«Bonifiche, pronti alla mobilitazione»

Il segretario regionale della Feneal-Uil Foddai: siamo preoccupati per il futuro

PORTO TORRES. «La decisione di Syndial di coordinare direttamente i lavori di bonifica del Progetto Nuraghe e la conseguente rescissione del contratto con il Raggruppamento temporaneo di impresa (Astaldi, Petroltecnica, Simam e Furia) ci preoccupa fortemente per il possibile avvio di un contenzioso tra le parti, con inevitabili ripercussioni negative sul proseguo dei lavori». Lo dichiara in una nota il segretario della Feneal-Uil, Marco Foddai, che esprime forte preoccupazione anche per il futuro dei 15 lavoratori assunti dalla consortile, proprio per il progetto di bonifica delle aree industriali, e per tutti i lavoratori in forza alle imprese locali già impegnate nei subappalti. La notizia della rescissione del contratto con la Rit – annunciata nei giorni scorsi dalla Nuova – sta suscitando diverse reazioni dal mondo politico e sindacale, e da una comunità che aspetta da anni l’avvio delle bonifiche nell’ex petrolchimico.

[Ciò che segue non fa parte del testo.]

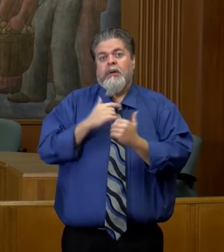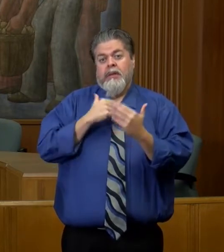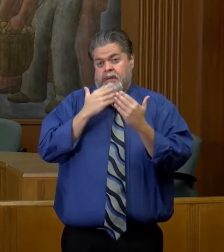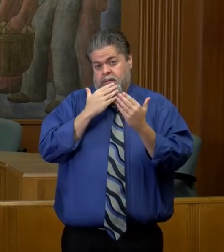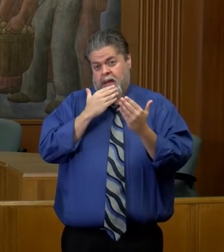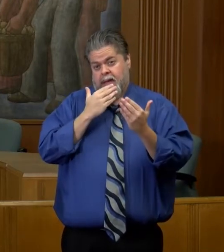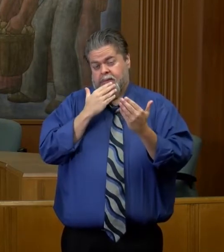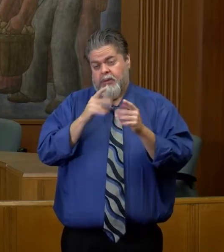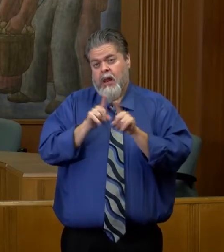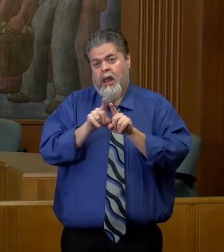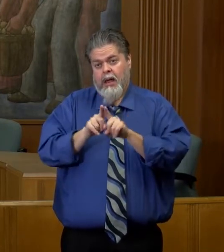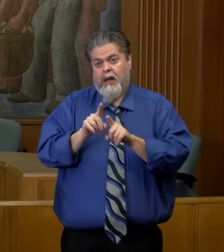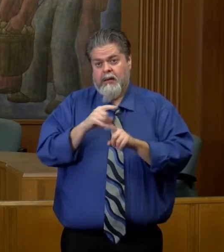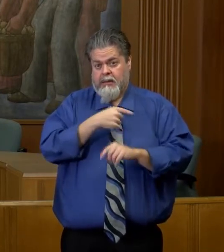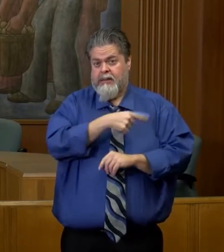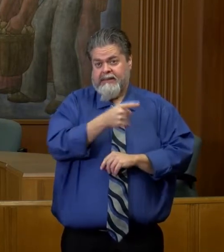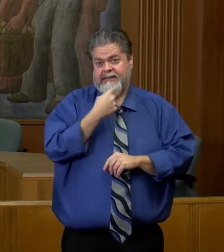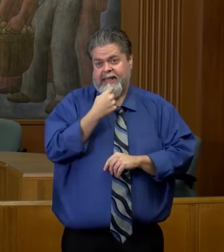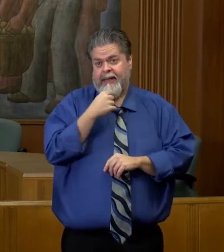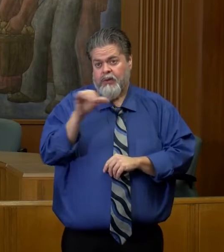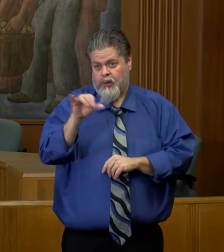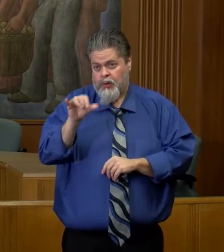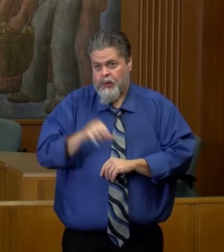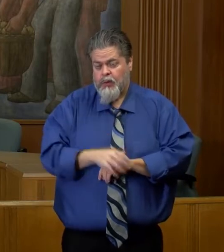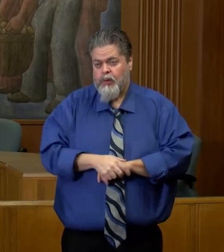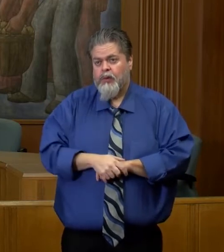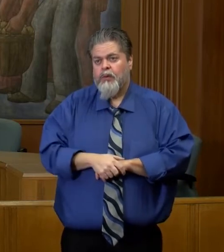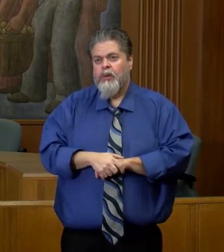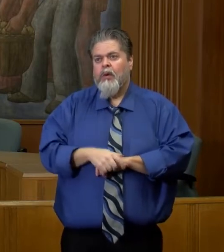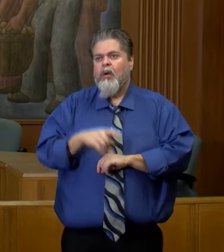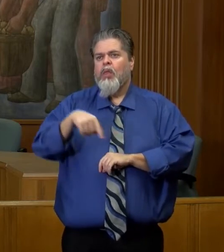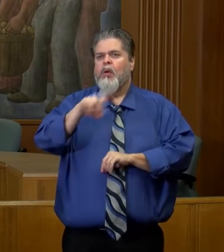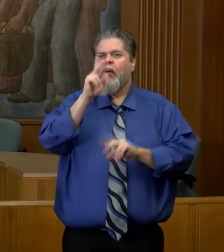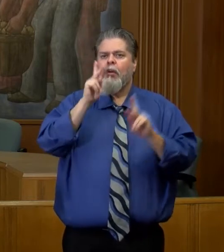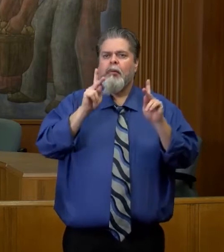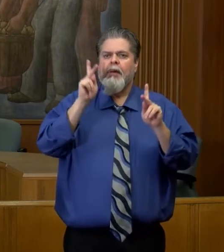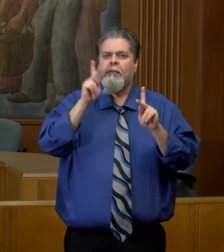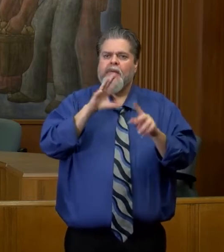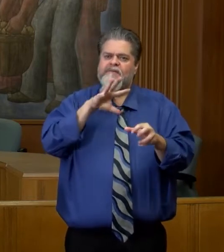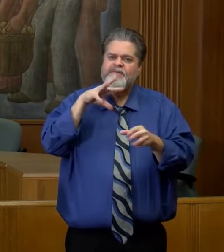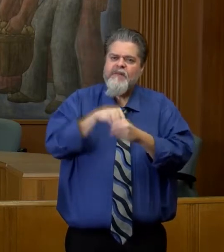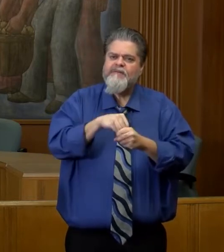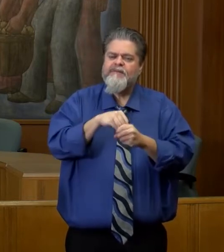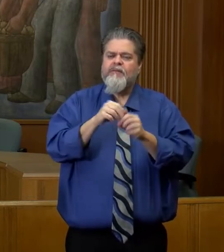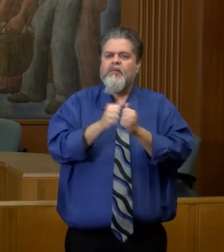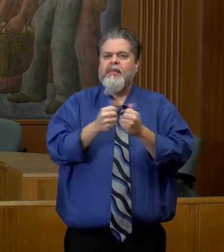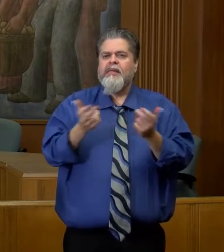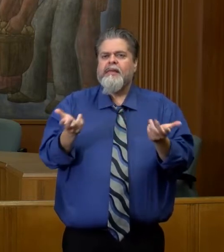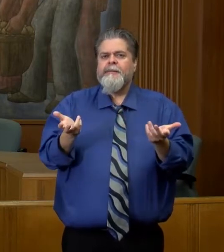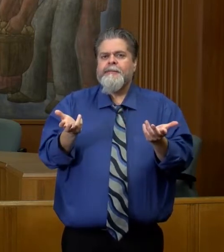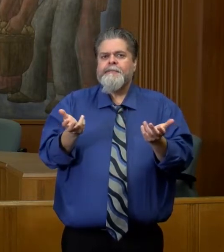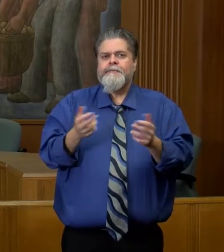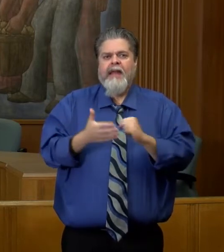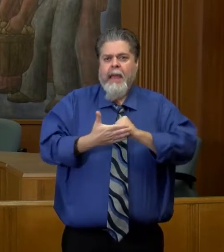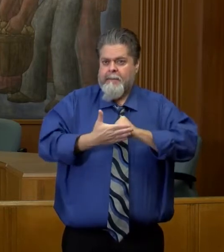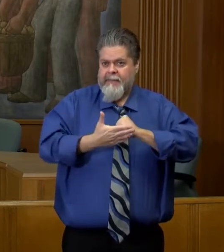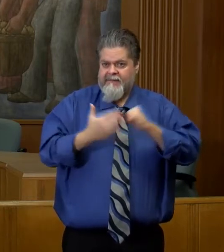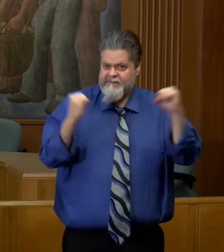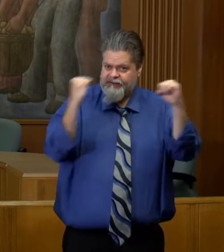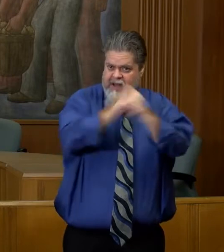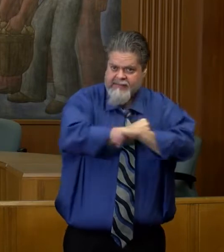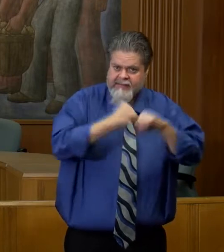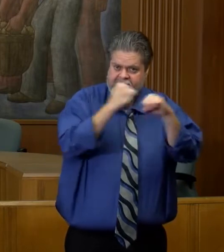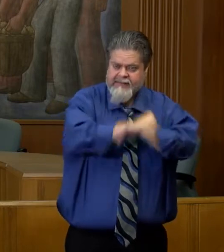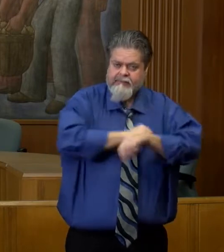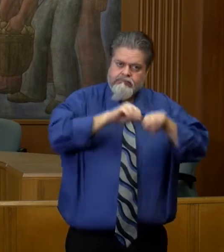also, like I said, like everyone has said so far, to those folks that are really engaged in helping to fight this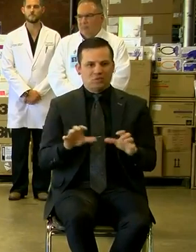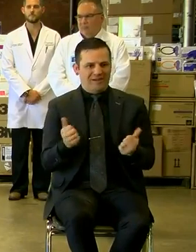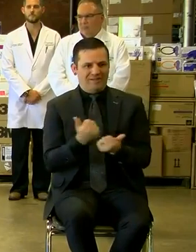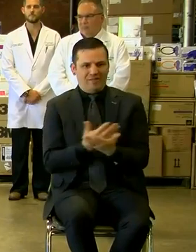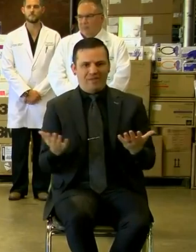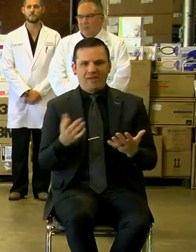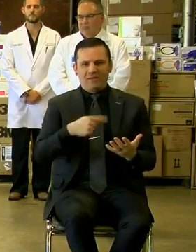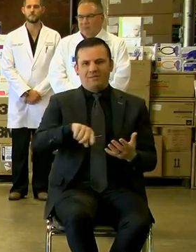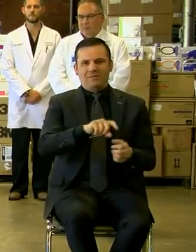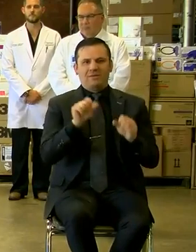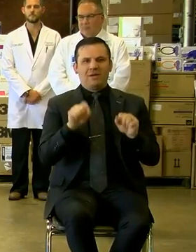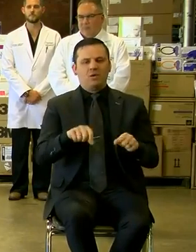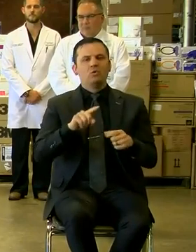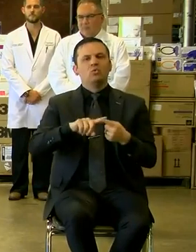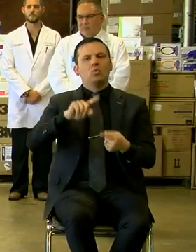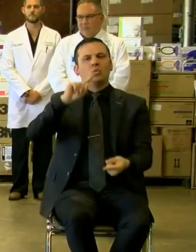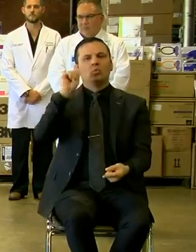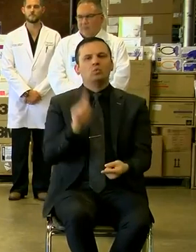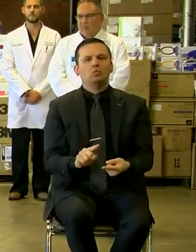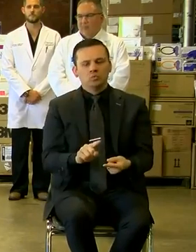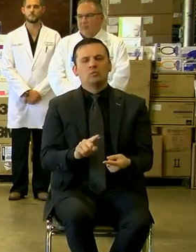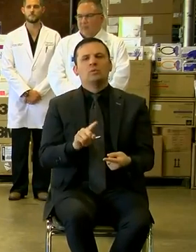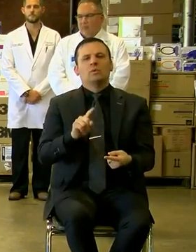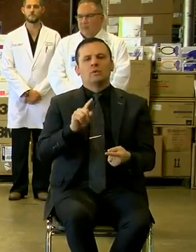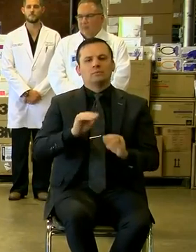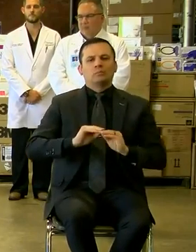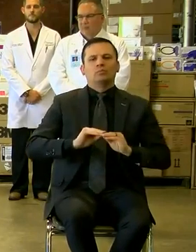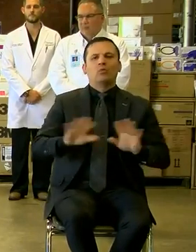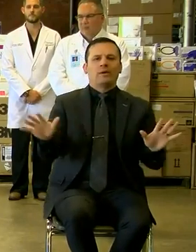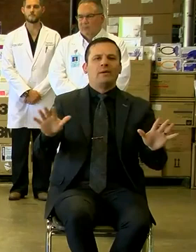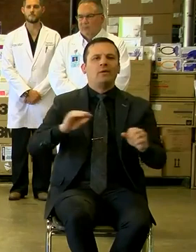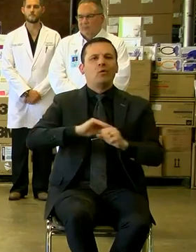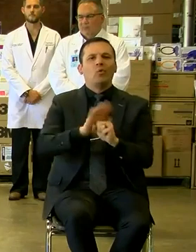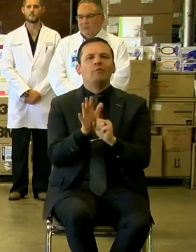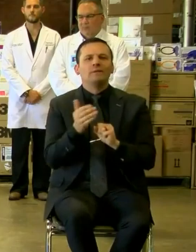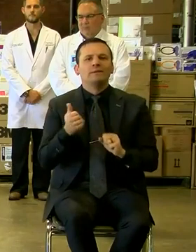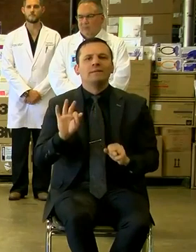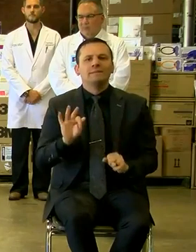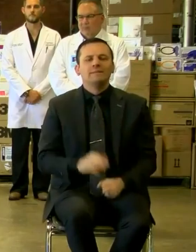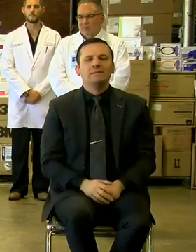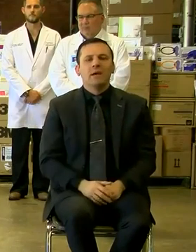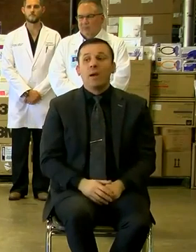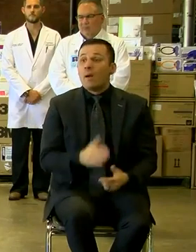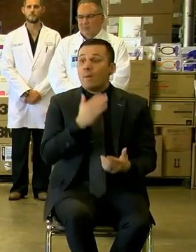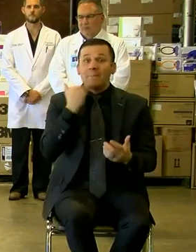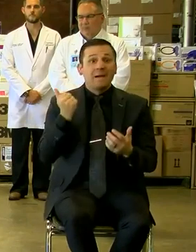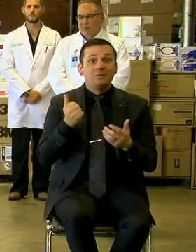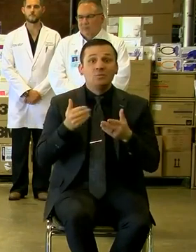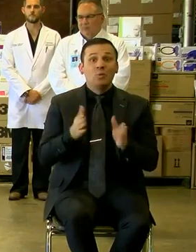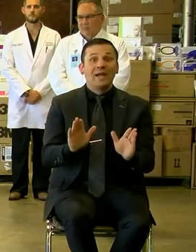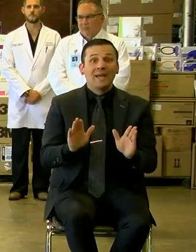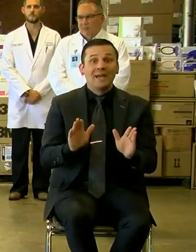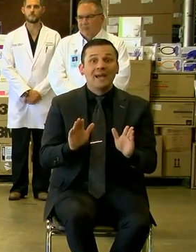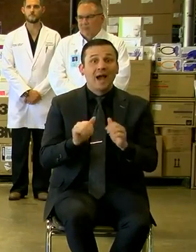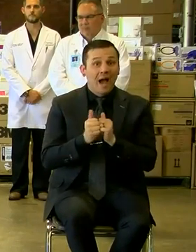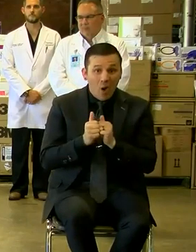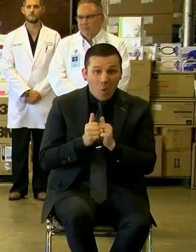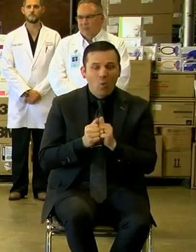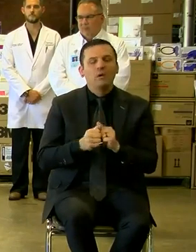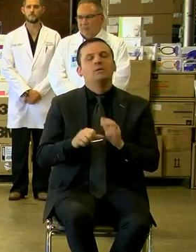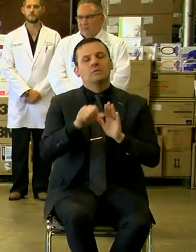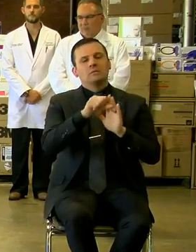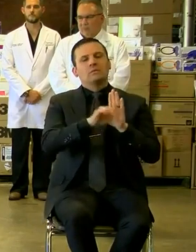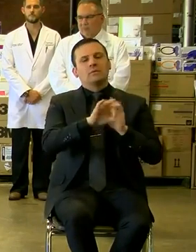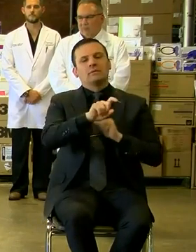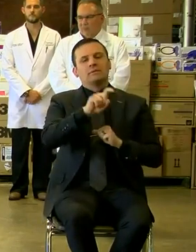possible to mitigate and reduce the spread of COVID-19. The best way to do that is for the state of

«Il Progetto Nuraghe non solo è una grande opportunità di lavoro per centinaia di disoccupati del territorio – aggiunge Foddai –, ma soprattutto è una priorità per i cittadini di Porto Torres che aspettano da anni il risanamento ambientale della zona industriale». La Uil fa dunque appello a tutti i soggetti coinvolti perché, con senso di responsabilità, si trovino soluzioni positive e condivise per mantenere gli impegni assunti in merito al crono programma e agli sbocchi occupazionali previsti all’interno del progetto di bonifica, già avviato con la lunga caratterizzazione dell’ex area industriale. «Se nei prossimi giorni non avremo garanzie che il Progetto Nuraghe vada avanti, la sola strada da percorrere è la mobilitazione». (g.m.)